Your employees know your business processes well. They understand your brand messaging and vision and feel a general sense of connectedness to your organization.
Given this, many businesses choose to insource and have existing employees undertake new tasks rather than hiring freelancers or other agencies that don’t have an existing connection to your business.
In this post, discover exactly what insourcing is, the benefits it can bring to your business, and examples of scenarios that would cause you to use the strategy.
Insourcing Definition
Insourcing is the process of using your organization’s employees to accomplish a task instead of a third party, like a freelancer. Insourcing can sometimes require hiring new talent to complete a task or creating an entirely new department.
Insourcing brings a variety of benefits to companies, like:
- Having more control over the decisions that go into tasks and projects because everything is kept in-house.
- Existing employees are experienced with brand messaging and the brand experience, so you don’t have to spend extra resources getting others up to speed.
- Communication isn’t tricky as you don’t need to reach out to third parties.
- You don’t need to share critical business information with external sources.
However, insourcing can also become costly if it requires hiring new talent or creating new departments to be responsible for specific tasks and projects. Employees can also become burnt out if they are assigned a heavier workload to accomplish projects, so some businesses elect to use outsourcing.
Insourcing vs. Outsourcing
Insourcing and outsourcing are opposites.
With outsourcing, a company hires an external third party, like a public relations firm, to complete a task, project, or take over a continuous function for the company. With insourcing, all tasks, projects, or continuous processes are done by internal employees, even if it means hiring new talent or creating new departments.

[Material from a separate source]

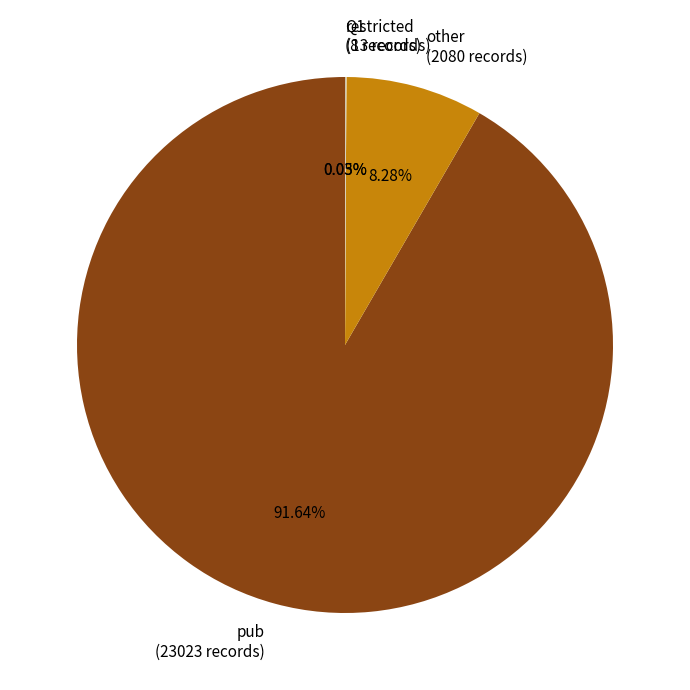

Combined, do other (2080 records) and pub (23023 records) account for over 50%?

Yes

A common use case for outsourcing is payroll needs. For example, if a business is smaller and doesn’t have the resources to create a payroll department, or nobody on staff is trained to use small business payroll software, they may outsource the task to an experienced payroll firm.
Businesses may choose to use outsourcing over insourcing for a variety of reasons, like:
- Eliminating the costs associated with hiring new employees,
- Reducing workload for internal teams to avoid burnout,
- Allowing employees to focus on core business functions while external parties cover less critical operations,
- New needs that arise due to scaling.
A business may choose to use insourcing over outsourcing as the ladder often requires handing over internal systems and processes to a third party, which can pose a significant risk when dealing with sensitive information, and communication can sometimes be challenging to navigate.
Insourcing Examples
Let’s go over some examples of insourcing that may provide additional insight into the practice.

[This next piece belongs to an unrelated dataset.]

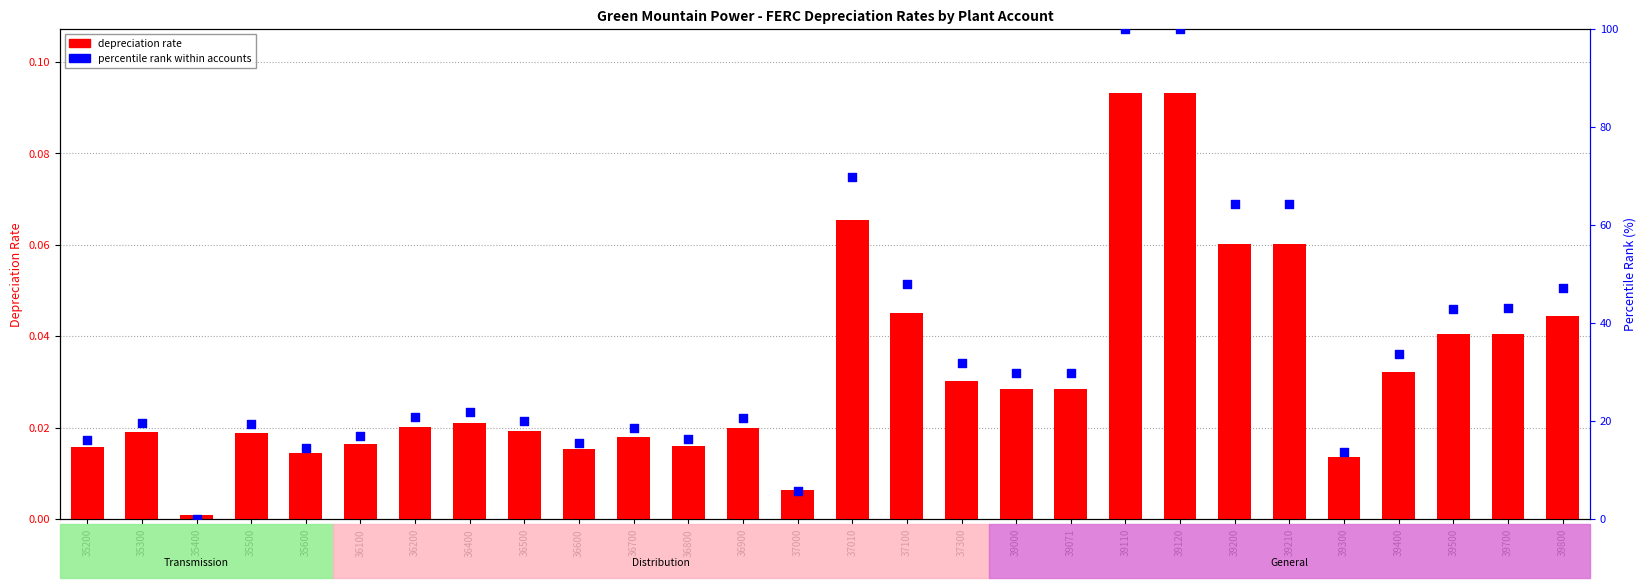

At which category is the sum across all series the highest?

39110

- A business is scaling to different territories, but its current marketing teams aren’t familiar with the language in the new area. So, it hires a new team in the territory that is familiar with the language and will be responsible for creating marketing strategies that speak to the needs of the new audience.
- An organization wants to expand its line of products, so it works with internal product teams to brainstorm new ideas and bring them to fruition instead of outsourcing the work to an external unit. This ensures that teams working on new products have expertise on current business practices, and confidential systems don’t need to be shared with outside sources.
- After scaling, a business CEO can no longer be responsible for payroll as it is a more significant task than before. So, instead of hiring an external payroll firm, the business hires new talent experienced in payroll duties and creates an in-house payroll department.
Over To You
If you want your business to undertake new projects or scaling has required you to need new processes, consider using insourcing if your overall goal is to have everything done in-house.
Your internal teams, or newly hired talent, will take ownership of new tasks, bring them to fruition, and contribute to your business success.